Opec Production Cut Agreement 2018

Falih said a decision by Opec and its allies in May to extend the restrictions until March 2018 had already further balanced global oil supply and global demand. OPEC`s decision on production levels is essential as it helps determine the extent of oversupply in 2019. The other factor is the growth in demand and the risk of an economic slowdown that would weaken the outlook for oil demand. Currently, Wood Mackenzie expects oil demand to increase by 1.1 million barrels per day by 1.1 million barrels per day in 2019. Olivier Jakob, an analyst at Petromatrix, said that while the result was largely as expected, the meeting showed that countries were beginning to consider an exit strategy for production cuts. OPEC also decided to limit total production in Nigeria and Libya to less than 2.8 million bpd in 2017. Both countries are exempt from reductions due to unrest and below-average production. The alternative to such an agreement would be further price cuts. To some extent, this result is already being taken into account, with some believing that President Donald Trump`s pressure on lower oil prices could prevent an OPEC deal. However, oversupply would be sufficient to cause further price declines from current levels. The deal injected more oil in July, increased global shipments in the third month and cast doubt on OPEC`s commitment to cut production. But the IEA sector group hopes that growing demand will catch up.

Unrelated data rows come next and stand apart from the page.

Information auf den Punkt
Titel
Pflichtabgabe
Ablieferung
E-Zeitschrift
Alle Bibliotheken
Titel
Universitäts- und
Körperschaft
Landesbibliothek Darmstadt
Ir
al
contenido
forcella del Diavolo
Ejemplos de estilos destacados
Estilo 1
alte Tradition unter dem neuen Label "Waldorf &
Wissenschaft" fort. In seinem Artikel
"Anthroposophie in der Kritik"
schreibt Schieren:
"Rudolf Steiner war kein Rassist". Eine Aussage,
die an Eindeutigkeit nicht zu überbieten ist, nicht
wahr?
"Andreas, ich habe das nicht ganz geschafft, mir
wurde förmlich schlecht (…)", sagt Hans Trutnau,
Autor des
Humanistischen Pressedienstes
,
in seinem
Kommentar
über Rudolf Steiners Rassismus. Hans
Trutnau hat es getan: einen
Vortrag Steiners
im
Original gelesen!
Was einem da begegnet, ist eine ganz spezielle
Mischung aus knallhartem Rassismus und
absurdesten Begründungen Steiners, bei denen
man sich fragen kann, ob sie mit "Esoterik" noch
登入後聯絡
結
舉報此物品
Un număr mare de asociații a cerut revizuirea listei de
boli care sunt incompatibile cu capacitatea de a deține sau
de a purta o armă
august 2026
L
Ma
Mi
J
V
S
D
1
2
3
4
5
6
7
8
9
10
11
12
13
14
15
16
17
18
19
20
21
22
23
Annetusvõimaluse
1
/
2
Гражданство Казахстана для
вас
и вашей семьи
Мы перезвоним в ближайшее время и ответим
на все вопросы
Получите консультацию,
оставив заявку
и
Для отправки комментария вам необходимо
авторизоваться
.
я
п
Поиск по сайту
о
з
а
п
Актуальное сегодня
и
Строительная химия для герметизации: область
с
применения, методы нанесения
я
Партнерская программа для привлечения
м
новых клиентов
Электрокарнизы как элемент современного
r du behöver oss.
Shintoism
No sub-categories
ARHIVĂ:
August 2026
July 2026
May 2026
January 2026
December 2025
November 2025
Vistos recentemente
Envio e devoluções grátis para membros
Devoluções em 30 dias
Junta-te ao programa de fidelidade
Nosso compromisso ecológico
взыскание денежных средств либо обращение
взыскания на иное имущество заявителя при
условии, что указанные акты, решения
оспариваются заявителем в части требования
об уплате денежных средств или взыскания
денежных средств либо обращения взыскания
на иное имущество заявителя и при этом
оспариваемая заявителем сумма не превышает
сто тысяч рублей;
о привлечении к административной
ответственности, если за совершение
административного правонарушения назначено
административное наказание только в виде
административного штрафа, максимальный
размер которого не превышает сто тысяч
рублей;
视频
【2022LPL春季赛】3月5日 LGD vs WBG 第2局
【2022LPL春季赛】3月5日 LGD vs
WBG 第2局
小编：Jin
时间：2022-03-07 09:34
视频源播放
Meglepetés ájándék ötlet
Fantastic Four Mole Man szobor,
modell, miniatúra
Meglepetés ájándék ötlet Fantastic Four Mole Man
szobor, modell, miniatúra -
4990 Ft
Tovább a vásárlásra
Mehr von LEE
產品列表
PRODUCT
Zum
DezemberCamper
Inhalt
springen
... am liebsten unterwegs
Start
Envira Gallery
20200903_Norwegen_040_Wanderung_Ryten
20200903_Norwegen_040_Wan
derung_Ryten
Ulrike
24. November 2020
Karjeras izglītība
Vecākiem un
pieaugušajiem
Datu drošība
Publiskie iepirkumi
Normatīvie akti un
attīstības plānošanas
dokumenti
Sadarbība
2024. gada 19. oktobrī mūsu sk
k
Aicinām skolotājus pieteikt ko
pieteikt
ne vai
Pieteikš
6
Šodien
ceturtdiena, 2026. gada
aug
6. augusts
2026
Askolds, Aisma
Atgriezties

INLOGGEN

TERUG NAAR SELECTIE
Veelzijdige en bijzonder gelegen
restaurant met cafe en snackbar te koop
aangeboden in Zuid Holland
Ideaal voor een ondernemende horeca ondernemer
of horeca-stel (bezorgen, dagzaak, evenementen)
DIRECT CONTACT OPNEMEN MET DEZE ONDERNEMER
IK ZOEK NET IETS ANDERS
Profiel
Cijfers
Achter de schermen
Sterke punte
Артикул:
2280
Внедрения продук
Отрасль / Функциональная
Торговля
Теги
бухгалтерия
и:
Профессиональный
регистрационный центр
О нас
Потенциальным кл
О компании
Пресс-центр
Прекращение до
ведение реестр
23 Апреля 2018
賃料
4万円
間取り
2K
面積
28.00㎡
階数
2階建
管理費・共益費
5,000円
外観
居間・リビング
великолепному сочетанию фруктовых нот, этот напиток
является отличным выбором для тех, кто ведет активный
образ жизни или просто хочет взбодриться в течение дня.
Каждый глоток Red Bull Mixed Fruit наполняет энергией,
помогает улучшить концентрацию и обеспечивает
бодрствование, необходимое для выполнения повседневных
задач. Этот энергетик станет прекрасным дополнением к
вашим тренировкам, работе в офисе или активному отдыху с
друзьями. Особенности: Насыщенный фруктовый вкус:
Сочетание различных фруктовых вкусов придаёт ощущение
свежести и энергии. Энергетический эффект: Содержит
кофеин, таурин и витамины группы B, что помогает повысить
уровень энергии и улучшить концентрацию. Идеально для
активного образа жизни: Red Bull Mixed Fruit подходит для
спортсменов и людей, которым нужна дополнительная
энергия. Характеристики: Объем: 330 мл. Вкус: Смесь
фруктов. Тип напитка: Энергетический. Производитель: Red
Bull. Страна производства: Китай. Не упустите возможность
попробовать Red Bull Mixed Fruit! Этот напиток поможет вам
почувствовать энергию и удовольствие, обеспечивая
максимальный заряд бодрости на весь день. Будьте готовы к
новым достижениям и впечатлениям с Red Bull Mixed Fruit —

(11.08.2017) “This would help producers cope with the strength of U.S. supply growth in 2019 if we expect non-OPEC production to increase by .b 2.4 million from the previous year, as U.S. supply continues to grow strongly. Russia, which for the first time this year cut production sharply with OPEC, insisted that there be a clear message on how to end budget cuts so that the market does not run into deficit too soon, prices do not rise too fast and the United States does not compete. In two days of difficult negotiations, the Saudis insisted that all OPEC members participate in the cuts. In the end, the group granted waivers to Iran, whose production is declining due to sanctions from Washington, as well as Venezuela and Libya, whose production has been hampered by political and economic turmoil and civil wars. The group wants to agree on a reduction in production, but insists on some issues that have not yet been resolved, including the volume to be reduced; the inclusion in the agreement of the two exempt OPEC producers (Libya and Nigeria); Russia`s participation and the date of its reduction; and the duration of the agreement on limiting production. As in December 2016, when the current agreement was drafted, Russia says it will take several months to reach its reduced production level. In our forecast, Russia is expected to produce 11.3 million .b/d by the second quarter of 2019, compared to 11.4 million bd. Russia`s energy minister has called for greater discipline among major oil exporters in reducing production. The goal – higher crude oil prices – is at the heart of the Kremlin with the 2018 elections.